« C’est alors qu’il avait clairement compris que l’homme, n’ayant
d’autre perspective que la souffrance, la mort et l’oubli éternel, il
devait, sous peine de se suicider, arriver à s’expliquer le problème de l’existence, de façon à ne pas y voir la cruelle ironie de quelque génie malfaisant. Mais, sans réussir à se rien expliquer, il ne s’était pas tué, s’était marié, et avait connu des joies nouvelles, qui le rendaient heureux quand il ne creusait pas ces pensées
troublantes. »
Quand j’étais plus jeune, j’avais vu et adoré le film de Joe Wright (j’étais à l’époque très fan de Keira Knightley) mais je n’avais jusqu’alors jamais lu le roman. Si j’ai beaucoup apprécié le film, j’ai eu un réel coup de cœur pour le livre. Habituellement, je ne fonctionne pas dans cet ordre là : pour moi, avant de regarder un film, il faut avoir lu le livre, question de principe. Mais j’ai fait une exception et c’était assez positif. Au lieu de râler parce qu’une scène était dénaturée dans l’adaptation, j’ai pu m’enthousiasmer de la richesse du roman vis à vis du film. C’était beaucoup plus positif. Mais je m’éloigne du sujet.

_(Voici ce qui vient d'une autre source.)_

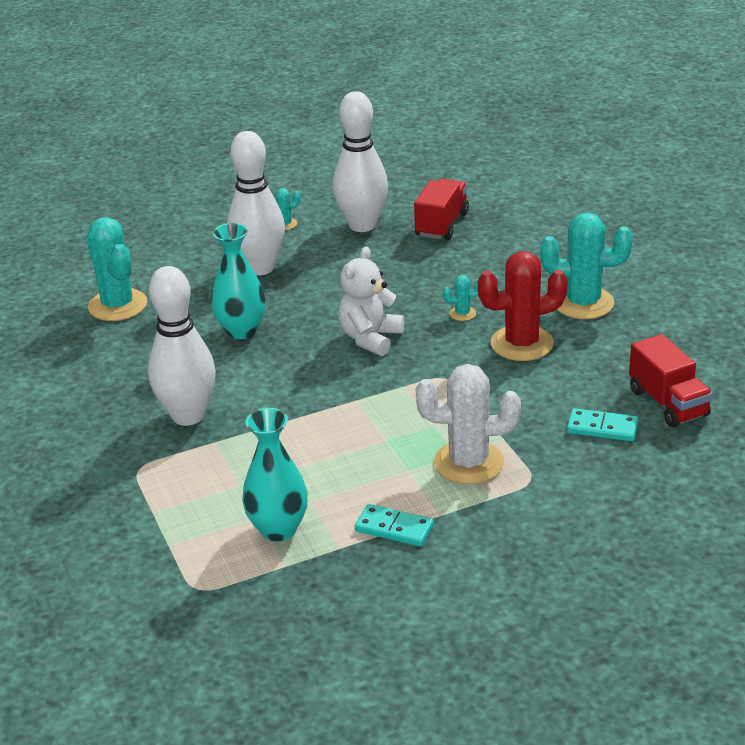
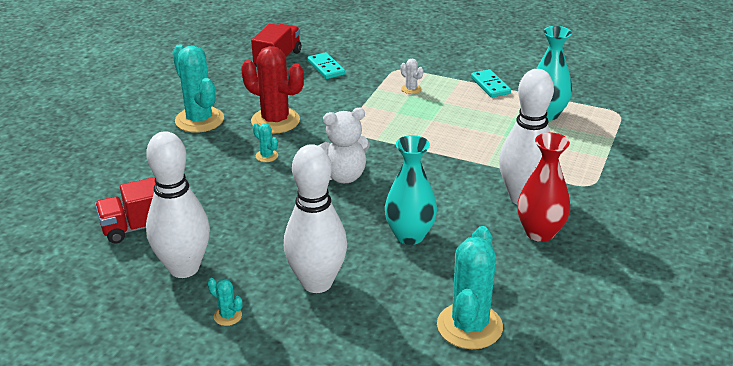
camera: 135 degrees left, 0 degrees up
(138, 395) = (540, 232): none -> red vase
(468, 462) = (411, 89): white cactus -> white cactus, size x0.44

J’ai adoré Anna Karénine, mais pas de la façon dont j’adore les œuvres habituellement. On a là un volume de pages assez considérable, dont beaucoup ne sont pas toujours passionnantes. Je dois admettre que je me suis parfois ennuyée ; mais j’ai alors pris mon temps. J’ai savouré. Même si les longs discours de Levine sur je-ne-sais-quel-sujet ne m’ont pas toujours (je dis bien pas toujours) transcendée, j’ai mis un point d’honneur à ne pas sauter les pages et à tout lire jusqu’au bout. J’ai trouvé que tout était important. Même si c’était avant tout l’histoire d’Anna qui me faisait vibrer, les réflexions de Levine sur la Russie, l’âme russe, le monde paysan participaient à cette ambiance russe qui me fascine, et étaient en fait assez enrichissantes ! Anna Karénine ce n’est pas seulement une histoire d’amour tragique : c’est également des réflexions intéressantes sur la Russie, son régime politique, son économie, ses problèmes sociaux et la mentalité russe. Il y a ce quelque chose de fascinant que je retrouve chez tous les grands romans qui parlent de la Russie.
Avec l’histoire d’Anna, ce sont des sentiments humains complexes qui sont évoqués : de l’amour à la peur de la mort, en passant par la recherche de dieu, la jalousie, le suicide … toutes ces passions m’ont donné l’impression d’être abordées avec justesse. En tout cas, je me suis reconnue dans beaucoup d’entre elles.
J’ai énormément d’affection pour le personnage d’Anna, surtout celle qu’elle devient à la fin du roman en réalité : lorsqu’elle devient folle de jalousie et de désespoir. Beaucoup ont été agacés par elle, mais c’est la Anna qui m’a le plus touchée. Cette descente aux enfers, cette déchéance entre la femme éblouissante et passionnante qu’elle était, jusqu’à cette femme que son propre esprit voue à la perte … j’ai trouvé ça très touchant. Tolstoï a su me faire parvenir cette sensation d’étouffement qu’a vécu Anna, rejetée par la société, prise au piège de ses propres démons intérieurs, sans issue aucune que la mort. L’alternance des points de vue entre Wronski et Anna, Androvitch et Anna était vraiment talentueuse. Elle permettait vraiment de réaliser à quel point chaque être humain a sa propre réalité, son propre ressenti, sa propre vérité. Qu’une même situation peut blesser deux personnes sans qu’aucune d’entre elle ne soit coupable. Peut-on être coupable d’aimer quelqu’un ? Je n’ai pas trouvé de tort à qui que ce soit, je voyais simplement leurs situations inextricables. Je n’arrivais pas à juger Anna d’avoir voulu vivre pleinement son amour. D’avoir abandonné son fils. D’avoir fait souffrir Androvitch. Et pourtant la peine que m’a inspiré Androvitch a été beaucoup plus immense que je ne l’eut crû. J’ai vraiment adoré ce personnage. Je l’ai détesté. Je l’ai admiré. Je l’ai pris en pitié. Sa souffrance était si palpable.
La traduction de l’œuvre m’a semblé correcte, en tout cas je n’ai rien relevé de choquant. Je n’ai rien perçu de foudroyant dans le style d’écriture de Tolstoï, qui m’a juste semblé assez scolaire. Je ne saurais pas vraiment expliquer, ne l’ayant pas lu en VO. Mais c’était quand même agréable, pas trop poussif ni pompeux, juste ce qu’il fallait.
En définitive, un roman que je conseille vivement, et que je compte parmi mes coups de cœur.